- Born: July 1, 1987
- Died: January 7, 2025 (aged 37) United States
- Citizenship: Turkish
- Occupation: Police officer
- Employer: Turkish National Police
- Organization: Istanbul Police Department
- Known for: 17 December corruption and bribery investigation in Turkey-17 December 2013 corruption investigation, witness in the Halkbank trial

= Hüseyin Korkmaz =

Hüseyin Korkmaz (1 July 1987 – 7 January 2025) was a Turkish former police officer who held the rank of deputy commissioner. He served in the Financial Crimes Branch of the Istanbul Police Department. He was among the police officers involved in the 17 December 2013 corruption and bribery investigation. In 2014, he was arrested as part of legal proceedings against police officers involved in the investigation. He spent approximately 17 months in prison before being released in 2016.

==Career==
Korkmaz served as a deputy commissioner in the Financial Crimes Branch of the Istanbul Police Department. He was part of a team working on financial crime and corruption investigations. He was among the police officers who took part in the corruption and bribery operation carried out on 17 December 2013.

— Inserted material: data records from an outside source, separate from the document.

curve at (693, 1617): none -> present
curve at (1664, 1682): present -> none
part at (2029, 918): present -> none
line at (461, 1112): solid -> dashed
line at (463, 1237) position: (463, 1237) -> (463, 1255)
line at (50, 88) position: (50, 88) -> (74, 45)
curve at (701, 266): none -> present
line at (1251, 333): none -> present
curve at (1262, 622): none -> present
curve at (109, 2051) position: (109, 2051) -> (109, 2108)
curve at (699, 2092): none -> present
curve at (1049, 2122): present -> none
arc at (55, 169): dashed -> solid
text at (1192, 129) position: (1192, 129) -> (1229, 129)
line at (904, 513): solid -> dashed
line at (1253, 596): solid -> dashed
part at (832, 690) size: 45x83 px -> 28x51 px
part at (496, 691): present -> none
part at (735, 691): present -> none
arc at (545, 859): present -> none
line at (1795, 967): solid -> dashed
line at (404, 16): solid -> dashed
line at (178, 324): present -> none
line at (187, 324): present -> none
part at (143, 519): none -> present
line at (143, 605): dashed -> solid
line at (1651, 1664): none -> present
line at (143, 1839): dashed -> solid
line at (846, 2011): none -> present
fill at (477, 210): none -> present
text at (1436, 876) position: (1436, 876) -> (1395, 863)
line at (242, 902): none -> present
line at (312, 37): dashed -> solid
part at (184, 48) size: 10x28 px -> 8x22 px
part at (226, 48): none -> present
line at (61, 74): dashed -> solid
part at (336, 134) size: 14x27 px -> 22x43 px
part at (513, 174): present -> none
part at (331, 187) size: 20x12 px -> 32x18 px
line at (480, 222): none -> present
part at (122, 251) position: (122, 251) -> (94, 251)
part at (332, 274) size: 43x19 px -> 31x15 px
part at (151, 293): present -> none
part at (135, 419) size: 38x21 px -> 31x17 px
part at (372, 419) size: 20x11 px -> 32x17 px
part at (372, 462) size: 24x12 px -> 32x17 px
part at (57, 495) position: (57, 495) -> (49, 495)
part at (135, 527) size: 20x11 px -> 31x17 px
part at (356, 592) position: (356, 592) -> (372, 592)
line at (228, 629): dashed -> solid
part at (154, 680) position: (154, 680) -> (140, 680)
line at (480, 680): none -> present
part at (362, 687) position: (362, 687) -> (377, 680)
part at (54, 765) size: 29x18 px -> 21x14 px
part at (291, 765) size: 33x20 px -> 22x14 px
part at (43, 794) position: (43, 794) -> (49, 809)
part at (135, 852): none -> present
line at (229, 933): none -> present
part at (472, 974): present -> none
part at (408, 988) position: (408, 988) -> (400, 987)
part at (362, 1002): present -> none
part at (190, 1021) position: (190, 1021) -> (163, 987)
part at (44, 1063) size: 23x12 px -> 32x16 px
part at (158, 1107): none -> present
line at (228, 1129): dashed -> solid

==The 17 and 25 December investigations==
Following the 17 and 25 December2013 investigations, legal proceedings were initiated against the police officers involved. Korkmaz was investigated over allegations of misconduct and links to an organization. He was detained and arrested in September 2014. He spent approximately 17 months in Silivri Prison.

In his petition seeking release, Korkmaz stated that he had not been involved in the 25 December case and argued that his detention was unjustified. He was released pending trial in February 2016.

On the day of his arrest, Korkmaz shouted The king is naked! and "If we were afraid of thieves, we wouldn't be police officers!" as he was being taken into a police vehicle. The footage of the incident attracted considerable public attention.

==United States==
Following his release, Korkmaz left Turkey and settled in the United States. In December 2017, he testified as a witness in the Halkbank trial in New York. He gave evidence about his role in the 17 December investigation, the investigation into Reza Zarrab, and evidence obtained during the operation.

==Death==
Hüseyin Korkmaz died in the United States on 7 January 2025 after undergoing cancer treatment for an extended period.

Following his death, journalist Adem Yavuz Arslan published an interview he had conducted with Korkmaz about the 17 December investigation.